The Holy Bible – Knox Translation
The Book of Job
Chapter 14
So frail man’s life, woman-born, so full of trouble,
brief as a flower that blooms and withers, fugitive as a shadow, changing all the while;
and is he worth that watchfulness of thine, must thou needs call him to account?
(Who can cleanse what is born of tainted stock, save thou alone, who alone hast being? )
Brief, brief are man’s days; thou keepest count of the months left to him, thou dost appoint for him the bound he may not pass.
And wilt thou not leave him undisturbed for a little, till the welcome day comes when drudgery is at an end?

Were he but as the trees are! A tree has hope to live by: pollarded, it still grows green, and fresh branches spring from it.
Root and stock old and withered, down in the dusty earth,
but at the breath of water it revives, and the leaves come, as they came when it first was planted.
For us mortal men, death; a stripping, and a breathing out of the soul, and all is over.
Where is the sea, when its waters dry up, the river when its bed is empty?
So man falls asleep, never to rise again while heaven endures; from that sleep there is no waking, there is no rousing him.
Ah, if the grave were only a place of shelter, where thou wouldst hide me away until thy anger was spent, with a time appointed when thou wouldst bethink thyself of me again!
Ah, if the dead might live again! Then I could wait willingly enough, all the time of my campaigning, till I were relieved at my post;
thou wouldst summon me at last, and I would answer thy summons, thy creature, safe in thy loving hand!

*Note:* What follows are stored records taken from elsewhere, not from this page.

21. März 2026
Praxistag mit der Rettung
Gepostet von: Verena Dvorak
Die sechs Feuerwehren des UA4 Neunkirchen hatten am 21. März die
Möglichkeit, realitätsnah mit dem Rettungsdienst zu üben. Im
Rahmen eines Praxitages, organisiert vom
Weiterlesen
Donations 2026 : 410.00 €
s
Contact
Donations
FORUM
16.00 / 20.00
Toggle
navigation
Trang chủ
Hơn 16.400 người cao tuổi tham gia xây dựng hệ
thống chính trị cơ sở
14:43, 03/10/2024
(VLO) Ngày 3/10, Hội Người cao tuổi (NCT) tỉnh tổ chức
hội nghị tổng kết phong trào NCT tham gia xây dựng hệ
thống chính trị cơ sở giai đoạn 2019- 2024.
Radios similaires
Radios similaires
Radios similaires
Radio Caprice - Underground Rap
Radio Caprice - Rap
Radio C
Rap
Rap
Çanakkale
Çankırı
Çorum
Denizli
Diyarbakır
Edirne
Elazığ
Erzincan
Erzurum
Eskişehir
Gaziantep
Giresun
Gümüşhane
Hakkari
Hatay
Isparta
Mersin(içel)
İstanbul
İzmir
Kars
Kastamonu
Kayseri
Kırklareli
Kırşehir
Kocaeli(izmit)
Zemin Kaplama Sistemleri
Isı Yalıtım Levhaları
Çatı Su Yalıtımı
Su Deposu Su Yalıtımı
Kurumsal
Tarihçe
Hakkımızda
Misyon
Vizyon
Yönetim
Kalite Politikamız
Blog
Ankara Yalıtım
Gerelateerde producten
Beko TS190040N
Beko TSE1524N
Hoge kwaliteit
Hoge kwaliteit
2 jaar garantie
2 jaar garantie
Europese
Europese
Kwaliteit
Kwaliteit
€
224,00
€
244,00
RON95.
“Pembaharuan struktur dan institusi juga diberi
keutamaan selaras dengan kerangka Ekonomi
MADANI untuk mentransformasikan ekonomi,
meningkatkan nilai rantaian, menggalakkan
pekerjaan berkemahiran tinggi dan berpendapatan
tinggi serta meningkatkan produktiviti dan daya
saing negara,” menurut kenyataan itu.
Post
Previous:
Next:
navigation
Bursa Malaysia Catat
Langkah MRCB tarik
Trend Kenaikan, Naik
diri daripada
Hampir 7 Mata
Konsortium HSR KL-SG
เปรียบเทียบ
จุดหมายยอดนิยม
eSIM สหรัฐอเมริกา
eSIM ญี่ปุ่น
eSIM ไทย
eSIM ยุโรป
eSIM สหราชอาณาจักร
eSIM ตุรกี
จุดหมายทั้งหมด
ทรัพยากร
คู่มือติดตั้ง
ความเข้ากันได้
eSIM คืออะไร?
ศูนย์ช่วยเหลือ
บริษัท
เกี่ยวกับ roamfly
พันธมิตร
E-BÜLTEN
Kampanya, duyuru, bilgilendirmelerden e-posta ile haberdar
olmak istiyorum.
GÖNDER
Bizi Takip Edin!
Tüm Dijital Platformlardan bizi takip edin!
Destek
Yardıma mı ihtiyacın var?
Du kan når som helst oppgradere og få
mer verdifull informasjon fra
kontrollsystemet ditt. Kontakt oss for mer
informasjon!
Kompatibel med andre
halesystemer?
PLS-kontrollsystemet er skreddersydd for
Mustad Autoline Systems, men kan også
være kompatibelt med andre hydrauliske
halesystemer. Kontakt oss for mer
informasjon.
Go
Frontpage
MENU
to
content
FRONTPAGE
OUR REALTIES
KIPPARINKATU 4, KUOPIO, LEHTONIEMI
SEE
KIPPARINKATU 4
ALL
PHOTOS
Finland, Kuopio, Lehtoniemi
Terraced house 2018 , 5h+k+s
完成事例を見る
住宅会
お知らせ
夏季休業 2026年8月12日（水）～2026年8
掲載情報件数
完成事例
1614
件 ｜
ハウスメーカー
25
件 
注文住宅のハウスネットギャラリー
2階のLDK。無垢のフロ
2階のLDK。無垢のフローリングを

So jealous a record thou keepest of every step I take, and hast thou never a blind eye for my faults?
Instead, must thou seal up every wrong-doing of mine, as in a casket; embalm the memory of my transgressions?

Nay there is no help for it; mountain-side or cliff that begins to crumble scales away and vanishes at last,
water hollows into the hard rock, and floods wear away the firm ground at last, and thou hast made no less inevitable man’s doom.
His brief mastery thou takest away for ever; the lively hue changes, and he is gone.
His children rise to honour, sink to shame, and he none the wiser;
nothing man feels save the pains that rack him in life, the griefs that fret his soul.